───── PASSAGE TO READ ─────

In 1942 she passed a Master of Arts in Ancient Indian history and decided to lead a life of celibacy. In 1946 she joined Nivedita School as the headmistress at the request of Swami Nirvedananda, a leading monk of the Ramakrishna Order and the head of Ramakrishna Mission Students Home in Belgharia. She was later given the post of secretary of the same school in 1949.

During this period, Mokshaprana travelled to Benaras, Kankhal, South India, Ceylon, and Kashmir. She met several veteran Sannyasins of the Ramakrishna Order, including Swami Vishuddhananda, Swami Virajananda, Swami Shankarananda, Swami Shantananda and others.

==Sri Sarada Math==
===Brahmacharin===
In 1953, on the 100th birthday of Holy Mother Sri Sarada Devi, Renu was one of seven staff at Sister Nivedita Girls' School and other affiliated organizations to receive the vow of Brahmacharya (celibacy). During this period, Renu received letters from many well-known monks of the Ramakrishna Order, including Swami Premeshananda, the head of Ramakrishna Mission Sevashrama, Sargachi. She relinquished her posts in the Nivedita school and joined Sarala, later known as Pravrajika Bharatiprana, the first president of Sri Sarada Math, as a spiritual inmate of the newly established Math. The new monastery was formed in Dakshineswar, and Renuka was one of the first dedicated workers. In 1959 she received the vow of Sannyas from Swami Shankarananda, president of Belur Math, and took on the name 'Pravrajika Mokshaprana'.

───── THE DATA ─────

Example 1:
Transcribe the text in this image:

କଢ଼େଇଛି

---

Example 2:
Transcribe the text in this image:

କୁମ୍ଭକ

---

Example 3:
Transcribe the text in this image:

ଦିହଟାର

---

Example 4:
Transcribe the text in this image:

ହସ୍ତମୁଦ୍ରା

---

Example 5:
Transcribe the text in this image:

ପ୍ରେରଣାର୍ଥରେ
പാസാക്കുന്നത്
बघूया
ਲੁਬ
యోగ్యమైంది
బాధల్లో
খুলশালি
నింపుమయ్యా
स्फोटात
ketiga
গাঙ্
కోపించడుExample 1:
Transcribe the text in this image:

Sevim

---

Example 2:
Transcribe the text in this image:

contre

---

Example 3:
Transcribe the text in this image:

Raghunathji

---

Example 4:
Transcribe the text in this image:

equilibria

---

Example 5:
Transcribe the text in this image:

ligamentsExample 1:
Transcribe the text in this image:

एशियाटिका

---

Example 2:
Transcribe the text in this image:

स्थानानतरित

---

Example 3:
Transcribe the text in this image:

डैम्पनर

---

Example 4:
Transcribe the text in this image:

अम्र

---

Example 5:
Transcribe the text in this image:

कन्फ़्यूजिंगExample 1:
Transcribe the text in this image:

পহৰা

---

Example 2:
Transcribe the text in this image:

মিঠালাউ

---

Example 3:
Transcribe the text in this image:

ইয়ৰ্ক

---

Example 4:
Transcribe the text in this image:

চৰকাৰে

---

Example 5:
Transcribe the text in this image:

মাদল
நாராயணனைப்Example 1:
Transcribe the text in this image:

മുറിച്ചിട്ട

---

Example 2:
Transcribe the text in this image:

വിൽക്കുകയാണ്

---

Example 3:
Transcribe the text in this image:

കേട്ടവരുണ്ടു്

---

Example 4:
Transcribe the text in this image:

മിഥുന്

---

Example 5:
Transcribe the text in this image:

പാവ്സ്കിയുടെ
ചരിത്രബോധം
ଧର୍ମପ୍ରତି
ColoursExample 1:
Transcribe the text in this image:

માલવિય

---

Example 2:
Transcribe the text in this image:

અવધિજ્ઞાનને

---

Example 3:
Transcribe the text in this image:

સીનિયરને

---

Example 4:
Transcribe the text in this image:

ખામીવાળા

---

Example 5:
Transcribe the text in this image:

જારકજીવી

─────

EXERCISE OBJECTIVE: Copy out the part of the Mokshaprana passage starting with "In 1942 she" and going on through "Shantananda and others.". Rely only on the Mokshaprana passage, with no outside knowledge.

TASK ANSWER:
In 1942 she passed a Master of Arts in Ancient Indian history and decided to lead a life of celibacy. In 1946 she joined Nivedita School as the headmistress at the request of Swami Nirvedananda, a leading monk of the Ramakrishna Order and the head of Ramakrishna Mission Students Home in Belgharia. She was later given the post of secretary of the same school in 1949.

During this period, Mokshaprana travelled to Benaras, Kankhal, South India, Ceylon, and Kashmir. She met several veteran Sannyasins of the Ramakrishna Order, including Swami Vishuddhananda, Swami Virajananda, Swami Shankarananda, Swami Shantananda and others.